Sudoku and Crossword puzzles – why media planning is more than a math problem

Sudoku is an exercise in trial and error and like all such exercises is vulnerable to a computing solution. Simply write a program that allows for all the variables and constraints and let it run. Simple, so simple in fact that people can do it in their heads. 

A crossword puzzle is more complicated, so complicated in fact that people can do it their heads. The difference is that any computing solution to a crossword is limited by the fact that the grid has to be filled with words that fit AND that answer the clues. Inherent in this is that filling the grid is not enough.

Search is Sudoku. View, click, action – it’s a math problem. Display media online, and in print and  on television is a different matter, a crossword puzzle if you like. As soon as the goal is anything other than inducing a purchase in 30 days or less it may still be possible to fill the grid but much harder to interpret all the clues that identify which components contributed to the desired action and when.

Is it possible that this has been the gating factor to Google NOT dominating the media landscape as they have dominated search? Could be. 

3 Comments

Filed under The world we work in

3 responses to “Sudoku and Crossword puzzles – why media planning is more than a math problem

  1. Of course you’re correct in that implanting a brand/purchase preference that will last more than a millisecond is much harder than popping up some possibly relevant result to a search. I’ve always believed that what advertising does best, vs. promotion and point of purchase, is to infiltrate a person’s thought processes so to establish an ongoing inclination toward a brand or product, brand equity, exactly what a simple search result cannot and will not ever accomplish.

  2. robnorman

    Thanks Gene. On the mark as ever.

  3. I know your topic is actually about media planning!

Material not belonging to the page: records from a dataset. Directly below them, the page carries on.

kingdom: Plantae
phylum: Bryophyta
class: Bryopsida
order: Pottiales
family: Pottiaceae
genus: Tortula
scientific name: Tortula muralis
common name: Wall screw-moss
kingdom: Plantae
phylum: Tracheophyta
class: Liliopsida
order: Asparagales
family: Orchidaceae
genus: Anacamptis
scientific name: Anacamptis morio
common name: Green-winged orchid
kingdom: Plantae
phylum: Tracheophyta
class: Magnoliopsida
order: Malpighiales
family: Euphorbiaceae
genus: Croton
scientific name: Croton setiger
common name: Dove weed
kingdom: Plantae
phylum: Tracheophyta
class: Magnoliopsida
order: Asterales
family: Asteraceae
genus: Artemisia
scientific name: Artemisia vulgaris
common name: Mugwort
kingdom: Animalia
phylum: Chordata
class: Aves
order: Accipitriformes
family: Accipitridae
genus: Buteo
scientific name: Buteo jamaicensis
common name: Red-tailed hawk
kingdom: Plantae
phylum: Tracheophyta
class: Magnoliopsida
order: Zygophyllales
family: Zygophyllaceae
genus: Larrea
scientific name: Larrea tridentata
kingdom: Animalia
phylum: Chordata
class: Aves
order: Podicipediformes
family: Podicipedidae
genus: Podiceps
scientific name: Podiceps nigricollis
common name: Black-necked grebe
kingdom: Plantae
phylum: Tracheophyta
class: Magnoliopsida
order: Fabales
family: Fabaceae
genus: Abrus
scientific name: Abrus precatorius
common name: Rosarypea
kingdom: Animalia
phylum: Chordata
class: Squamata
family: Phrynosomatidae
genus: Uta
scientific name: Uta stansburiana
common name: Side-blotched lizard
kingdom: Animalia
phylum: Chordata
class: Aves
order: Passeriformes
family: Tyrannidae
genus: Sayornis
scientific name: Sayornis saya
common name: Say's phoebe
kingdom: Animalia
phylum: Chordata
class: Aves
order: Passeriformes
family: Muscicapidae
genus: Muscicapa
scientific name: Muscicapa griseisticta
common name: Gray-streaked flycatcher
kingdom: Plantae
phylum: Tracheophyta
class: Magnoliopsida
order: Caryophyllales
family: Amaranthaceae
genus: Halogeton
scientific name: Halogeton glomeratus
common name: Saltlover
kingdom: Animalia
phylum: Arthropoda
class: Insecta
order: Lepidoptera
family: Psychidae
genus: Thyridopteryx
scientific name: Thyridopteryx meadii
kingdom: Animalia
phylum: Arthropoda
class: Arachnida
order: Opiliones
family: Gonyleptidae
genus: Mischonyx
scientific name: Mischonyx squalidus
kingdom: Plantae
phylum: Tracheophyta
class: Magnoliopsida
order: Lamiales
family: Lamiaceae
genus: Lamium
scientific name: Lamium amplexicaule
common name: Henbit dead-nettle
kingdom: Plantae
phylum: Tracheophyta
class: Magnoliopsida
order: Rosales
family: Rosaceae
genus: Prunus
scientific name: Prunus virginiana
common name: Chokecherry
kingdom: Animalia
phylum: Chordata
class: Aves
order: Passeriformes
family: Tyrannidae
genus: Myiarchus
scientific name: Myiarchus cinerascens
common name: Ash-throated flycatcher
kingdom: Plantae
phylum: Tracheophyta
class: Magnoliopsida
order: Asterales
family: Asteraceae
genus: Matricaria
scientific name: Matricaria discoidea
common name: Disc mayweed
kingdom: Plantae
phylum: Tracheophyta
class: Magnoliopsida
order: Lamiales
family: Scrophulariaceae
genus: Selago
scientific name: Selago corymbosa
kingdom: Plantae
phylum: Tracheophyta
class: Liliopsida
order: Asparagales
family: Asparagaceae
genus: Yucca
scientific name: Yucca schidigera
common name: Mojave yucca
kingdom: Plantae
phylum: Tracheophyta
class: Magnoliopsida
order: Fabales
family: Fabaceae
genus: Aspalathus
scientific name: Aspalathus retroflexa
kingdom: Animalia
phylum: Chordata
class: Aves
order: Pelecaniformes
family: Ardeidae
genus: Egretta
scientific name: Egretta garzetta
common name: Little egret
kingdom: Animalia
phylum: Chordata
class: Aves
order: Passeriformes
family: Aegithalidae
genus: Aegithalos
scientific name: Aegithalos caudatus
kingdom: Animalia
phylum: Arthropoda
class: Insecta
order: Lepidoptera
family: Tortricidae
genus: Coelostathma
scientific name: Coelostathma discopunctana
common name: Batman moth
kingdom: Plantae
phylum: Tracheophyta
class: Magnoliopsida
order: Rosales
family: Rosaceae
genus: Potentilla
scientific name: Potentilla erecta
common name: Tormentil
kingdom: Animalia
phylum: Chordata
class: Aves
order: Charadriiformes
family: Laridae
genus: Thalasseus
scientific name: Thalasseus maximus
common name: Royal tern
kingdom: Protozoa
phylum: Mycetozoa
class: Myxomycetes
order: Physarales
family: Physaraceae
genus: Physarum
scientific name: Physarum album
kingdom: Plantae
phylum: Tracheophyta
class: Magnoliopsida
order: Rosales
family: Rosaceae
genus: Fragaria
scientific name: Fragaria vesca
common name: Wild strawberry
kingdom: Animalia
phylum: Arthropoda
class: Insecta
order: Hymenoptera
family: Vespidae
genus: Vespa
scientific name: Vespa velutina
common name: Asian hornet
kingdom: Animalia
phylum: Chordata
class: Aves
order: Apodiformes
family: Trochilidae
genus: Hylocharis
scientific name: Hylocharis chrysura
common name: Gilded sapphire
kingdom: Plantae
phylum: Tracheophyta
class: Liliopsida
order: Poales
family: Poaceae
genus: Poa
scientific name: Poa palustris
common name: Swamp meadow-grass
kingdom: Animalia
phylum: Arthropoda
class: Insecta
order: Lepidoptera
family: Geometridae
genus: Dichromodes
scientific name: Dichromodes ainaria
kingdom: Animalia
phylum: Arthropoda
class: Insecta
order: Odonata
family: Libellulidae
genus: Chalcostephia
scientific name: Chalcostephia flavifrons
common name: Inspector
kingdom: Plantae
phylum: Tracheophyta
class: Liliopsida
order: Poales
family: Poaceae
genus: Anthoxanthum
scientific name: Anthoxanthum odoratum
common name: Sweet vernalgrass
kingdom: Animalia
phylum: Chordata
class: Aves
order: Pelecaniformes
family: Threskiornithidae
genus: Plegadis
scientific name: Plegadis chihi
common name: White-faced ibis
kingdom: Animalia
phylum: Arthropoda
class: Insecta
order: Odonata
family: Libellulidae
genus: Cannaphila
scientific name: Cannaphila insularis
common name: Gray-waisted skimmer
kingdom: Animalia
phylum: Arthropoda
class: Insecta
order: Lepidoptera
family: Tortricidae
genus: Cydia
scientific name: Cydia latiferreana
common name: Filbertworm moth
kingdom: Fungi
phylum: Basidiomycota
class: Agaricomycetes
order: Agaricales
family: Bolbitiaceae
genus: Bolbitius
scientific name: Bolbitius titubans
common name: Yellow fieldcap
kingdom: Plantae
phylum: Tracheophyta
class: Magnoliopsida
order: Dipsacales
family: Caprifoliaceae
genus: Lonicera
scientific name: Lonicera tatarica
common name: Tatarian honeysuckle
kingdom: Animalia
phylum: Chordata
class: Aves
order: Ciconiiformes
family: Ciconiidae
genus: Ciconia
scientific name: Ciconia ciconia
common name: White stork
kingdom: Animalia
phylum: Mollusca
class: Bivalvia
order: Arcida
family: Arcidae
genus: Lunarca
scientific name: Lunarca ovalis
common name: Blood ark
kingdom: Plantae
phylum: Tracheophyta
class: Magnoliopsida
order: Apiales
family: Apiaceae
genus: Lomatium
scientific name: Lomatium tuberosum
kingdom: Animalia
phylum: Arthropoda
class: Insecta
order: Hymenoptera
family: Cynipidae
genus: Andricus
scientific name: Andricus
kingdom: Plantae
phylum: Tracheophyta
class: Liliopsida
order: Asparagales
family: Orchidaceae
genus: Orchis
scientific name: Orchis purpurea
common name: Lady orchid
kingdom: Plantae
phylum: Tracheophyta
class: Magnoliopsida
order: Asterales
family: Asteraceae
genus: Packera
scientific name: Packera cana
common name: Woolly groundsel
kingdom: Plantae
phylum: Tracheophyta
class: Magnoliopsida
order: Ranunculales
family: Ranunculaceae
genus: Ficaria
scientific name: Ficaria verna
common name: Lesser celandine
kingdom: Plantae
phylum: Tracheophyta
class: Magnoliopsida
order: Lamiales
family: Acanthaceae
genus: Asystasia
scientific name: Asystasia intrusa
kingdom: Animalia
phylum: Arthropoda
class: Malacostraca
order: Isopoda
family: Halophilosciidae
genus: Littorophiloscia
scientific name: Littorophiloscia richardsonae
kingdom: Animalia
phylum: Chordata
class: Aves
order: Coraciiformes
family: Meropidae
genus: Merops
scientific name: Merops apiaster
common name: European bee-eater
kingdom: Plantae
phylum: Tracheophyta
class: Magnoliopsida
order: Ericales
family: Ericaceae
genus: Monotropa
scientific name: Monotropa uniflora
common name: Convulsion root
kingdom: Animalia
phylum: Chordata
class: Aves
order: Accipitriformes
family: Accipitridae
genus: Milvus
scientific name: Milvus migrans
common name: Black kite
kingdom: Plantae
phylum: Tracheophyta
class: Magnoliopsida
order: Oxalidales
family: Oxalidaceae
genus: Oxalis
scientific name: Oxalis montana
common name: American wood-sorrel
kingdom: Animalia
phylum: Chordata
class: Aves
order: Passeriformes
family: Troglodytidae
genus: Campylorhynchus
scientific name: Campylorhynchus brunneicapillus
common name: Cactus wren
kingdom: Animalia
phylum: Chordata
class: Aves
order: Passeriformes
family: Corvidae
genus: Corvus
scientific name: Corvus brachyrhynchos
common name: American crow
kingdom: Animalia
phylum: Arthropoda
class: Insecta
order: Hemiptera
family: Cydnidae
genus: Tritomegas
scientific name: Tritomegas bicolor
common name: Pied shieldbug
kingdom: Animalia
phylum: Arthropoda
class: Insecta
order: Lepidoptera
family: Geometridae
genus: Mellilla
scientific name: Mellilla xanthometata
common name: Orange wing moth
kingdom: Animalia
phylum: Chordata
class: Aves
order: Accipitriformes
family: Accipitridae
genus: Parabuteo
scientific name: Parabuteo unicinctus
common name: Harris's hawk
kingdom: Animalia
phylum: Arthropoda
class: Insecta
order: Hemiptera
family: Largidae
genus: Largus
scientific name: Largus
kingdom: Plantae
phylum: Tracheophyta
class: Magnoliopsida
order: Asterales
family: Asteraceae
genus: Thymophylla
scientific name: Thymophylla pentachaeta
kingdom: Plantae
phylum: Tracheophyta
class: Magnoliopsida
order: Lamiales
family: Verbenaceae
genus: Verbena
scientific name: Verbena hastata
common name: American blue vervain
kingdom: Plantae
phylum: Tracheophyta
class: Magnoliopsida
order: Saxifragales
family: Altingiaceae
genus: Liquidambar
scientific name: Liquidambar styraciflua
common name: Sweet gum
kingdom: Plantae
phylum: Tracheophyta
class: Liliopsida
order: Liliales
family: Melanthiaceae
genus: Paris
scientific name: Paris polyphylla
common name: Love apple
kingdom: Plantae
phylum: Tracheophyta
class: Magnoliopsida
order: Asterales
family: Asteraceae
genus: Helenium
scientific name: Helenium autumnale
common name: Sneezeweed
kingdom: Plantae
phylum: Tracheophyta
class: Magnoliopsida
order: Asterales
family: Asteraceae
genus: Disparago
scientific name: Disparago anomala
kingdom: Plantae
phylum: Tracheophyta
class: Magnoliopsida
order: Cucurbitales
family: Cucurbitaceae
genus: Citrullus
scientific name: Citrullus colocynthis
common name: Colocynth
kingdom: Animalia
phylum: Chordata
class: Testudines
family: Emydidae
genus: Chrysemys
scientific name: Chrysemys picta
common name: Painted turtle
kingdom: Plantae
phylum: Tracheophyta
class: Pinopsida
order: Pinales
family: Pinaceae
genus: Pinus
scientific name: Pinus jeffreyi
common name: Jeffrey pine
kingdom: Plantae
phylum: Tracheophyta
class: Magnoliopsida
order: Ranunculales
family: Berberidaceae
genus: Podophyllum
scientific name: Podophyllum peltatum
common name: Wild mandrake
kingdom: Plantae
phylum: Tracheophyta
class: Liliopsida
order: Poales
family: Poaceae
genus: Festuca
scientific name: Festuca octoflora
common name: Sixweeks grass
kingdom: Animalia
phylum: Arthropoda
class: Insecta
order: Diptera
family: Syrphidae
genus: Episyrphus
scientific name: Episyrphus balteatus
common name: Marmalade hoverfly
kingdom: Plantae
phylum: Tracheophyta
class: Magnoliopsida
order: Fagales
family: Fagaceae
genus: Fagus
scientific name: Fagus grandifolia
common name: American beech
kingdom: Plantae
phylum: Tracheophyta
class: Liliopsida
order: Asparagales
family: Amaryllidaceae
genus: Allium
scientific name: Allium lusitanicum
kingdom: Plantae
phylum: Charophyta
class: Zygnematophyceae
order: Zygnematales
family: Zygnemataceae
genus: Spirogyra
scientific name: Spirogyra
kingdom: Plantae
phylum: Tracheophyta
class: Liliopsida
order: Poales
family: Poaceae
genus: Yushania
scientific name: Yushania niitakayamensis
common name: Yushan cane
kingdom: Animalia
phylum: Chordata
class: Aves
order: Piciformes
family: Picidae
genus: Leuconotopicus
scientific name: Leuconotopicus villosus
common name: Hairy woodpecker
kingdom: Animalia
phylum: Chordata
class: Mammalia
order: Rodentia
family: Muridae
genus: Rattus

    However, making false statements in the prelude to your article and at the conclusion of your article tends to throw the whole article in a state of confusion as to it’s accuracy when your starting and ending statements are not accurate at all!

    Sudoku is a LOGIC problem, doesn’t require any math. Numbers just make it easier to work than using pictures or letters is all.

    You can solve anything through trial and error, but that does not mean that is HOW you are supposed to do something the right way.

    Search is not as easy as it sounds!
    Googles been at it for years and although one of the best, is still quite lacking in it’s primary abilities.